Feature Request! One major issue really, is I have no concept right now if a hole exists or not programmatically. I’ve tried to use Mesh IntersectMeshes to help determine that, and unfortunately there’s no way to make it work with the bounding box / bounding sphere. It would be cool if Babylon created a bounding arc, so intersections could be analyzed more accurately than a bounding box on an item. I feel the logic would mimic the sphere, but I could be wrong haha.

Yesterday i ventured into the world of PDFs of algorithms, looking at CSG subtract type stuff. I was thinking I could draw a sphere at the depth height (radius+depth), with 128 segments (produces good sized triangles), and then subtract the border ribbon out of the sphere. this would return me the vertices from the sphere inside the borders, and then I’d just render those.This would solve holes and give me sweet curvature.
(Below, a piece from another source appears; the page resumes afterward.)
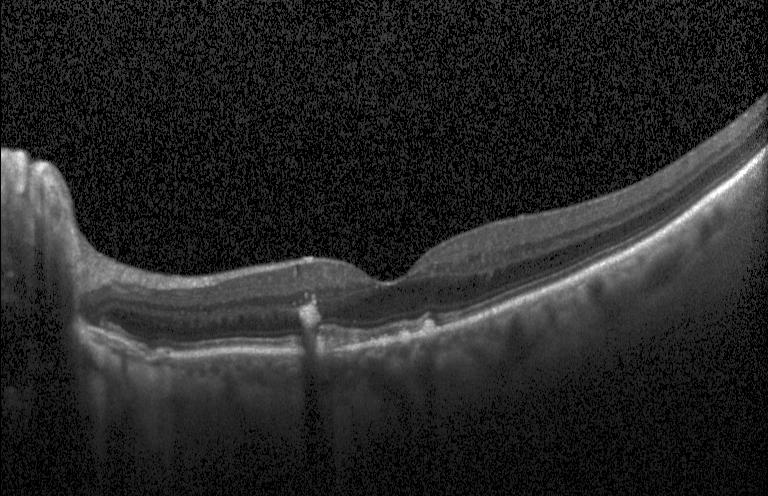 Macular scan; SD-OCT; optical coherence tomography scan — This B-scan demonstrates multiple drusen.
that … did not work in Babylon haha (cpu whimpered and died). (course, the outer shell sphere is like, 32k vertices or 64k, something crazy big). I am thinking of trying this with a csg.js library i found, but I feel it might die too. I tried to use the CreateSphere routine with an arc, to reduce vertices, but I couldn’t find a way to box in the border.

Found a paper on doing it for meshes, but sadly could not find any code, and the paper was juust vague enough i couldn’t pull it out.
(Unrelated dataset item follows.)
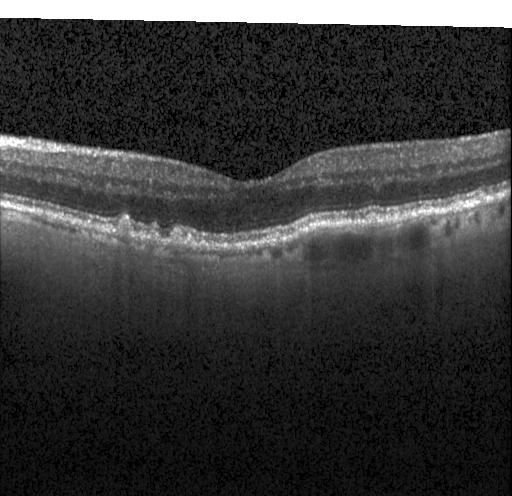 Heidelberg Spectralis · optical coherence tomography scan · SD-OCT.
This B-scan demonstrates drusen.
As it stands right now, I have 3 functional approaches that I’ve used with varying success.

  1. Return Center and Incenter of triangle. just add those 2 as holes. works great for Canada and Brazil.
  2. Return midpoints of triangle legs, basically I’m attempting to create 4 triangles. got the idea from a Delauney triangulation article, section 1 Although on re-reading it, apparently I read it wrong. so may have to revisit (I was trying to do 4T-LE). My current code works great when i have a narrow triangle such as Argentina. in fact, i think this is the only one that solves it well and simply.
  3. JohnK’s addedPoint logic based on area. this works really well for super large triangles like Russia. but less well for Canada and Australia, and that’s not a tiny triangle! kinda interesting.
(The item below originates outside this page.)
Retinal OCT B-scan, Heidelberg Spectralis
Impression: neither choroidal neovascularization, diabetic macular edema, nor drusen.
Interesting notes: i tried to make (1) and (2) subdivide, thinking if the area is big enough, multiples will be needed. did not work! although that may be programmer error. especially (2)

so I am considering looking at the area of a triangle (i have a function that gets me the true triangle area, using the vertices not a bounding box), and some logic to figure out if the triangle approaches equilateral (canada), narrow (argentina), or superlarge (Russia), and uses one of the above algorithms for it.

I am considering also looking at the longest leg length of the triangle in relation to the sphere. the issue is the curve of the sphere surface. so if my leg is 0.5 length on a radius 2 sphere, that needs to be reduced. I feel like I should be able to mathematically calculate the distance at which the curve intersects a fixed line, and use that as a guide.

This is fairly interesting project haha.

similar. no grid system for me on my render.

If you look at some of the earlier Playground examples, you can set the material to wireframe and see the mesh triangles.

example: mat1.wireframe = true;

Ok, so I cannot find any sort of mathematical formula to help me. I was trying to do some horizon calculation to see if one end of a line can see the opposite end, and I was unable to find one that worked right for me.

in the end, i simply created an array of objects for the hole countries. these are just Canada, Russia, Brazil, Argentina, and Australia.

i think the line length is the key, but given the location of the country on the globe, different values apply. so I just use my mid points for most of them, argentina is only solvable with the 4T LE approach.